Williams built an accompanying Web page, The Data Mining Desktop Survival Guide, available for purchase as a PDF file, which articulates a modeling framework and serves as a user guide to Rattle, while also providing a wealth of data mining and R goodies. Newbies will find the examples helpful in getting started with both R and Rattle. I found the multiple sections on data to be particularly useful, with clear discussions of R data types and ways to load data using Rattle. The author provides access to several datasets used for subsequent analysis, showcasing nifty R code that can be reused to download data from FTP sites to R. The sections describing visualization - including Graphics in R, Exploring Data and Understanding Data - are especially noteworthy.
My investigation of Rattle and data mining at the Australian National University came full circle when I happened on the Web page for Math 3346, a course cotaught by members of the ANU Data Mining Group, which includes Graham Williams. The 3346 course coordinator was none other than John Maindonald, co-author of the excellent Data Analysis and Graphics Using R book I reviewed in a column a year ago. Those looking to ramp up in data mining will find a wealth of excellent material here that closely aligns with the approach of Rattle.
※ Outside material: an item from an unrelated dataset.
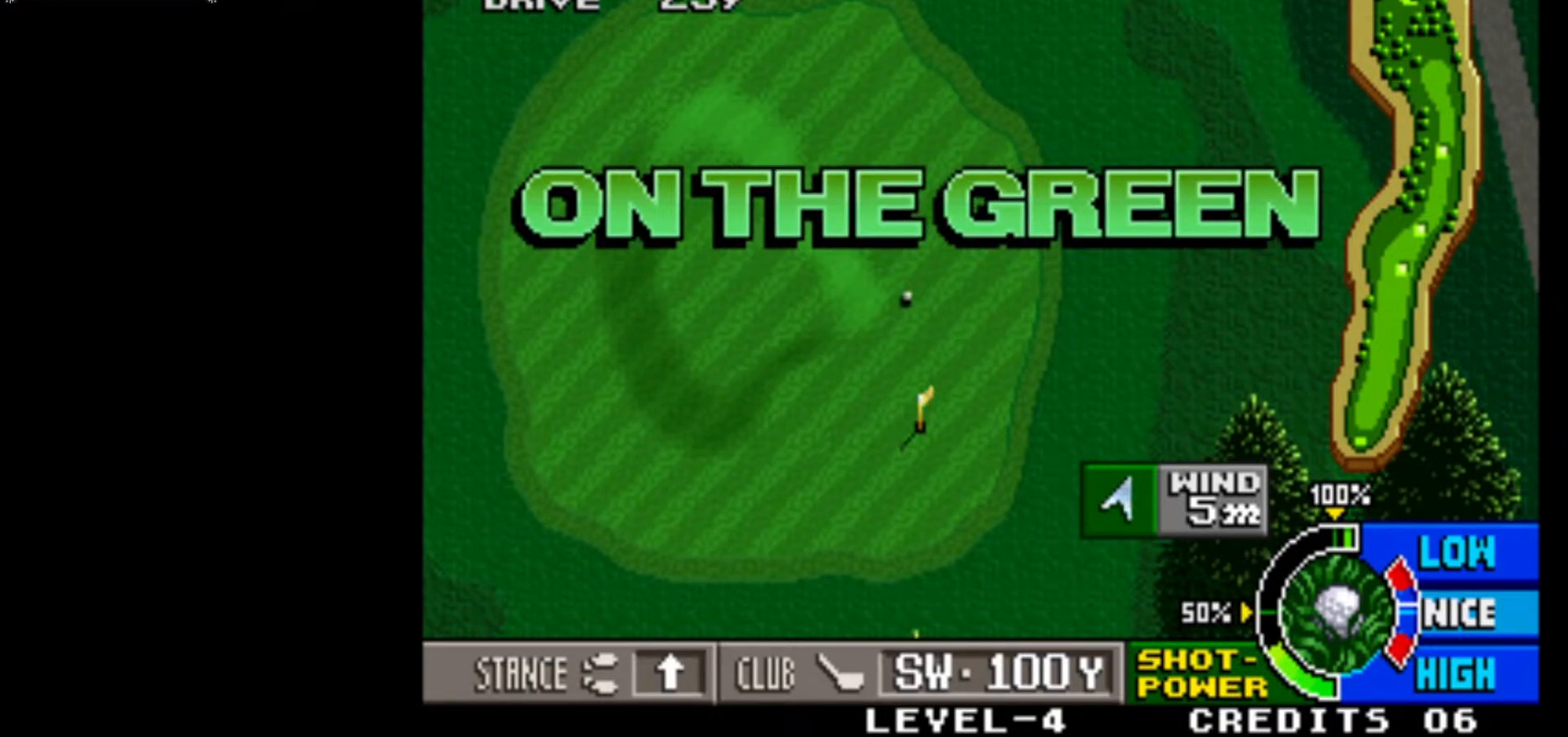
{"buttons": [], "left_stick": "center", "events": []}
Course lecture presentations on the background, theory and applications of data mining are generally first rate. The assignments covering mining techniques in Rattle and R are also quite helpful. The enterprising student can use these materials to take an excellent self-study course for free.
My overall assessment is that, even as a work in progress, Rattles an important productivity tool for R modelers, especially those just getting started. In tandem with the documentation and examples from the Survivor Guide, Rattle will help users through the often thorny early steps to modeling. And those just learning the R language will find a great source of inspiration in the code generated to the log file.
Analysts at an intermediate or higher level of R and statistical learning expertise will probably choose to pick their spots with Rattle. The tool cannot possibly provide complete access to all the algorithms available to R, nor does it generally handle all parameters of supported models, so analysts will at times have to work outside Rattle. For core models supported by the tool, Ill often use Rattle to generate preliminary code, tweaking what is generated and reusing later. I maintain such scripts of working code for important flavors of machine learning like random forests and gradient boosting, and will generally build new models from these rather than starting from scratch in Rattle. Even with such an incomplete commitment, I find the investment in Rattle well worthwhile and enthusiastically recommend its use to the modeling community.
Incidentally, the open source R community is not the only beneficiary of Rattle and the R machine learning capabilities. Proprietary BI vendor Information Builders now offers a commercial license of Rattle called RStat for its flagship product WebFocus.